What can we say? We can simply proclaim—not ourselves—but Jesus Christ as Lord. We can simply proclaim who we know Jesus to be—how we see God work in us and for us and through us day by day. We can simply proclaim how we walk with Jesus in solidarity with a suffering world sharing in his work of healing wounds and making things new. Refusing to “practice cunning or falsify God’s word,” we can simply tell the story of what happens to us here as Christ’s Body, the Church—of the mystery that we hold together.

We won’t fully comprehend the whole mystery that we hold and that holds us all here. But it is being fulfilled in and through us. So we can state fully and openly what we hold in clay jars—not chopping off parts or cramming it into a box; not bending it to fit our agenda or spinning it to be more “relevant” or glossing over the mess of human community. We can say to the world, “I don’t fully comprehend it, and neither will you. But this is who I know Jesus to be.”

This open statement of the truth is not a cudgel to wield or an argument to win or a product to market. It is a reality to be lived out—a slow-release miracle that transfigures us gradually. And we proclaim this truth—not through debates or marketing—but by practicing it together as the Body of Christ. Whenever gather for worship or fellowship or service in Christ’s name, we rehearse the baffling Mystery of Faith. As we gather, we are changed into Christ’s likeness from glory to glory and strengthened to bear the Cross that comes with our work of transforming a hurting world. 
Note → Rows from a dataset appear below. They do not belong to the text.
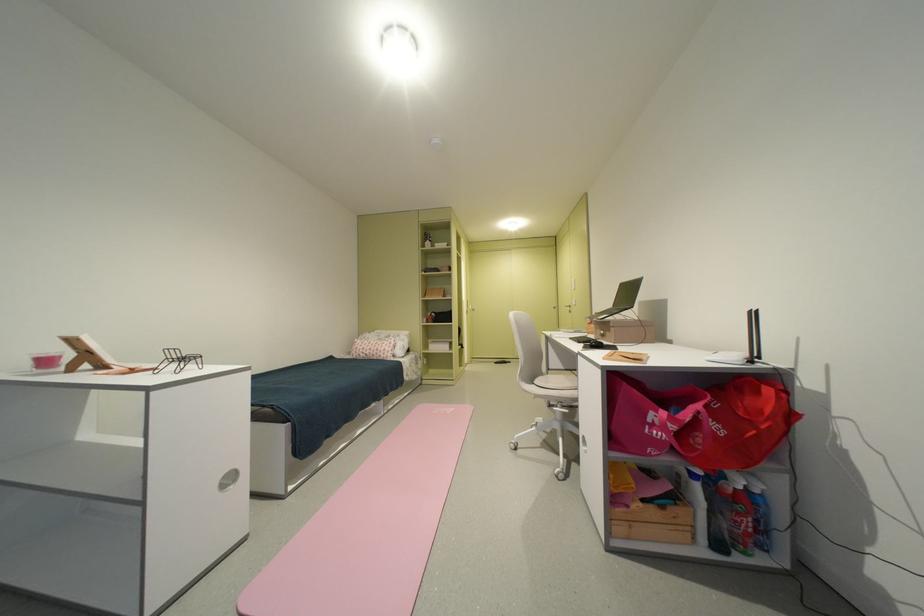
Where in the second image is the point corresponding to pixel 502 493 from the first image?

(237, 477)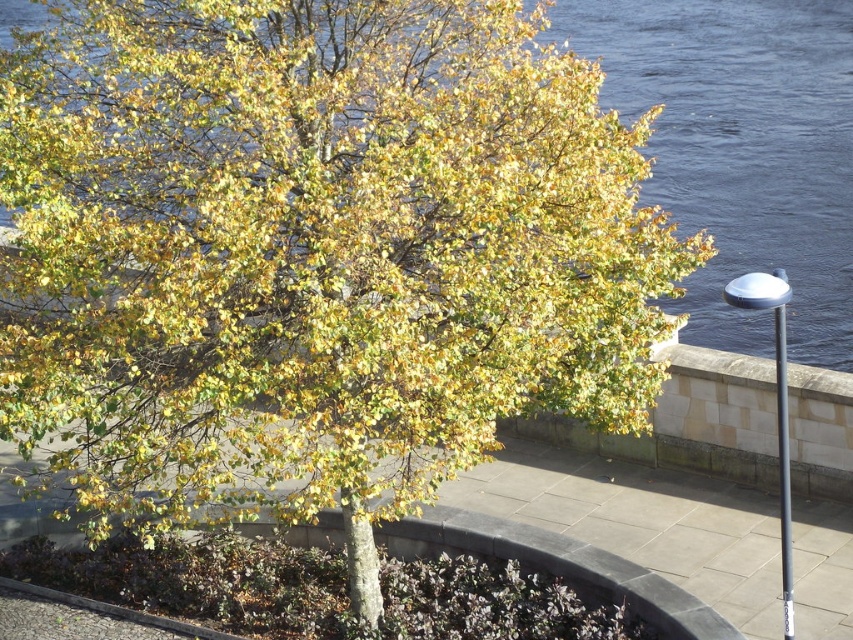
Question: Which point is farther to the camera?

Choices:
 (A) sleek metallic pole at right
 (B) gray concrete pavement at center

Answer: (B)

Question: Which of the following is the closest to the observer?

Choices:
 (A) (689, 588)
 (B) (756, 278)

Answer: (B)

Question: Is gray concrete pavement at center thinner than sleek metallic pole at right?

Choices:
 (A) yes
 (B) no

Answer: (B)

Question: Is gray concrete pavement at center smaller than sleek metallic pole at right?

Choices:
 (A) yes
 (B) no

Answer: (B)

Question: Does gray concrete pavement at center have a greater width compared to sleek metallic pole at right?

Choices:
 (A) no
 (B) yes

Answer: (B)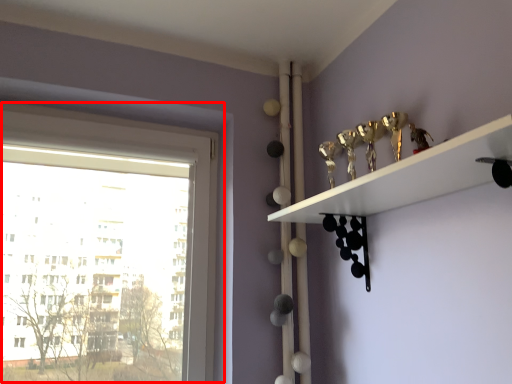
Question: Observing the image, what is the correct spatial positioning of window (annotated by the red box) in reference to shelf?

Choices:
 (A) left
 (B) right

Answer: (A)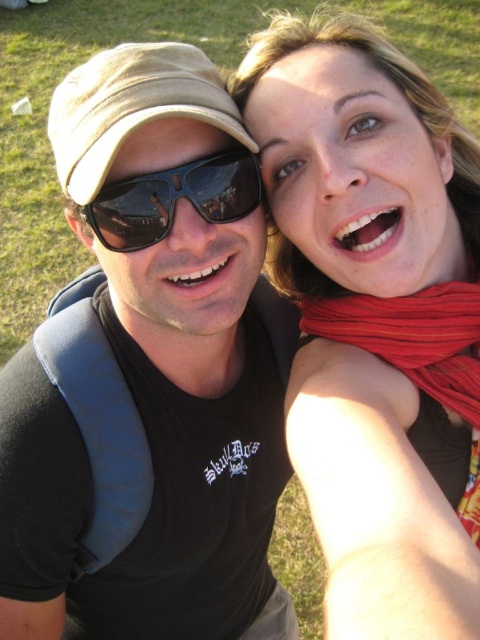
You are trying to decide which item to grab first from the scene shown. The black matte sunglasses at upper center and the red knitted scarf at upper right are both within reach. If you want to pick the wider item, which one should you choose?

The black matte sunglasses at upper center is wider than the red knitted scarf at upper right, so you should choose the black matte sunglasses at upper center.

You are a photographer trying to capture a candid shot of both the black matte sunglasses at upper center and the red knitted scarf at upper right in the same frame. Based on their positions, will the sunglasses be placed above or below the scarf in your photo?

The black matte sunglasses at upper center is below the red knitted scarf at upper right, so in the photo, the sunglasses will be positioned below the scarf.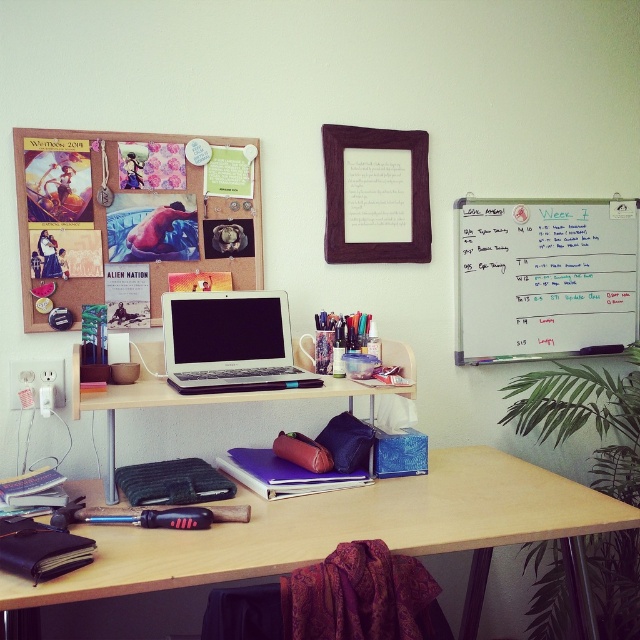
Does wooden desk at center have a lesser height compared to matte black laptop at center?

Indeed, wooden desk at center has a lesser height compared to matte black laptop at center.

Between wooden desk at center and matte black laptop at center, which one is positioned lower?

wooden desk at center is lower down.

This screenshot has height=640, width=640. I want to click on wooden desk at center, so click(x=349, y=529).

Between wooden desk at center and sleek silver laptop at center, which one has less height?

With less height is sleek silver laptop at center.

Is wooden desk at center positioned in front of sleek silver laptop at center?

Yes, it is in front of sleek silver laptop at center.

Measure the distance between point [141,588] and camera.

Point [141,588] and camera are 4.16 feet apart.

At what (x,y) coordinates should I click in order to perform the action: click on wooden desk at center. Please return your answer as a coordinate pair (x, y). Looking at the image, I should click on (349, 529).

Between point (400, 256) and point (410, 381), which one is positioned behind?

Point (400, 256)

Does purple fabric picture frame at upper center appear under matte black laptop at center?

No.

Measure the distance between point (396, 250) and camera.

A distance of 2.25 meters exists between point (396, 250) and camera.

This screenshot has height=640, width=640. Identify the location of purple fabric picture frame at upper center. (376, 195).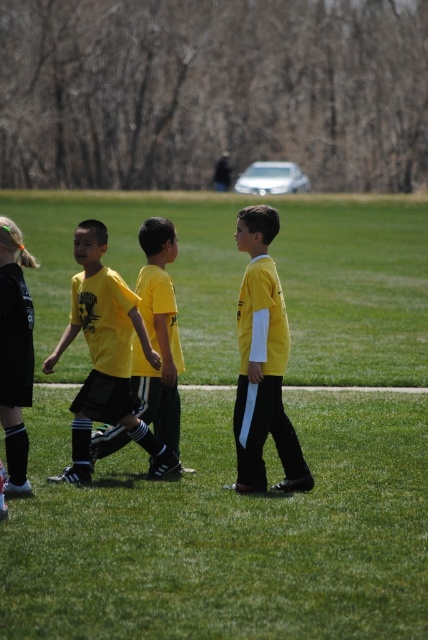
Does matte yellow shirt at center have a lesser width compared to black matte shorts at lower left?

Incorrect, matte yellow shirt at center's width is not less than black matte shorts at lower left's.

Is matte yellow shirt at center positioned before black matte shorts at lower left?

No, it is not.

The image size is (428, 640). Describe the element at coordinates (106, 356) in the screenshot. I see `matte yellow shirt at center` at that location.

Identify the location of matte yellow shirt at center. (106, 356).

Measure the distance between yellow matte shirt at center and black matte shorts at lower left.

A distance of 1.65 meters exists between yellow matte shirt at center and black matte shorts at lower left.

Is point (256, 259) closer to viewer compared to point (24, 369)?

No, it is behind (24, 369).

Find the location of a particular element. yellow matte shirt at center is located at coordinates (262, 362).

Can you confirm if green grass at center is taller than yellow matte shirt at center?

Indeed, green grass at center has a greater height compared to yellow matte shirt at center.

What do you see at coordinates (207, 474) in the screenshot?
I see `green grass at center` at bounding box center [207, 474].

This screenshot has height=640, width=428. Find the location of `green grass at center`. green grass at center is located at coordinates (207, 474).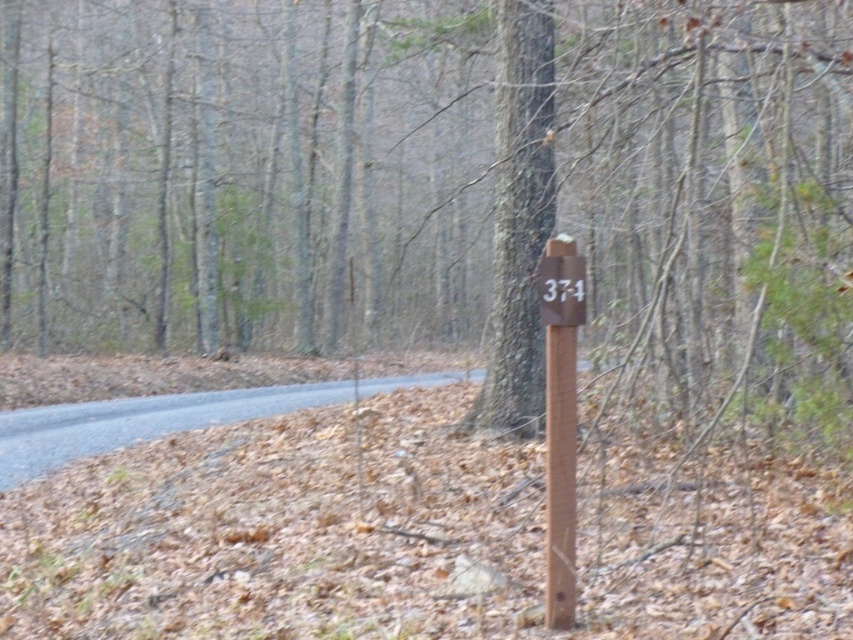
Is point (334, 385) less distant than point (566, 579)?

No, it is not.

Consider the image. Does gray asphalt road at lower left appear under brown wooden post at center?

Yes, gray asphalt road at lower left is below brown wooden post at center.

Between point (12, 412) and point (569, 392), which one is positioned in front?

Point (569, 392) is in front.

Locate an element on the screen. The image size is (853, 640). gray asphalt road at lower left is located at coordinates (166, 417).

Can you confirm if brown wood signpost at center is wider than brown wooden post at center?

Yes, brown wood signpost at center is wider than brown wooden post at center.

Looking at this image, is brown wood signpost at center shorter than brown wooden post at center?

No, brown wood signpost at center is not shorter than brown wooden post at center.

In order to click on brown wood signpost at center in this screenshot , I will do `click(439, 188)`.

Identify the location of brown wood signpost at center. The image size is (853, 640). (439, 188).

Does brown wood signpost at center appear over gray asphalt road at lower left?

Yes, brown wood signpost at center is above gray asphalt road at lower left.

Is point (393, 102) in front of point (149, 435)?

No.

Is point (315, 234) closer to viewer compared to point (190, 404)?

No, it is behind (190, 404).

In order to click on brown wood signpost at center in this screenshot , I will do (x=439, y=188).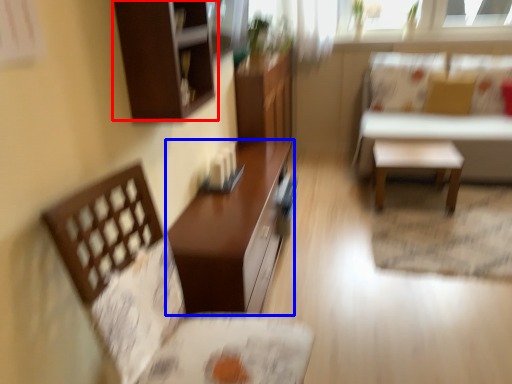
Question: Which point is further to the camera, cabinetry (highlighted by a red box) or table (highlighted by a blue box)?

This is a proclamation Peter didn’t have access to that day on Mount Tabor. But it’s a proclamation that we do have this side of Easter. So as we turn towards the season of Lent and walk with Christ to Calvary again, remember that this is what we’re here to rehearse. Remember that we’re here to proclaim, not ourselves but simply this: Jesus is Lord and became a slave to free us, and we are here to do the same, for his sake and the world’s.